→ **Problem to solve**
For each entry, repeat the text exactly and omit any picture it holds.

(Stored items from a collection)
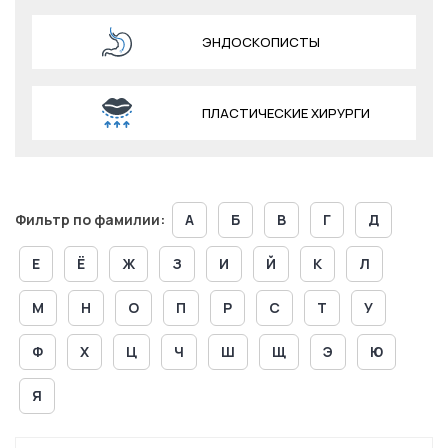
ЭНДОСКОПИСТЫ
ПЛАСТИЧЕСКИЕ ХИРУРГИ
Фильтр по фамилии:
А
Б
В
Г
Д
Е
Ё
Ж
З
И
Й
К
Л
М
Н
О
П
Р
С
Т
У
Ф
Х
Ц
Ч
Ш
Щ
Э
Ю
Я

→ **Exercise result**
ЭНДОСКОПИСТЫ
ПЛАСТИЧЕСКИЕ ХИРУРГИ
Фильтр по фамилии:
А
Б
В
Г
Д
Е
Ё
Ж
З
И
Й
К
Л
М
Н
О
П
Р
С
Т
У
Ф
Х
Ц
Ч
Ш
Щ
Э
Ю
Я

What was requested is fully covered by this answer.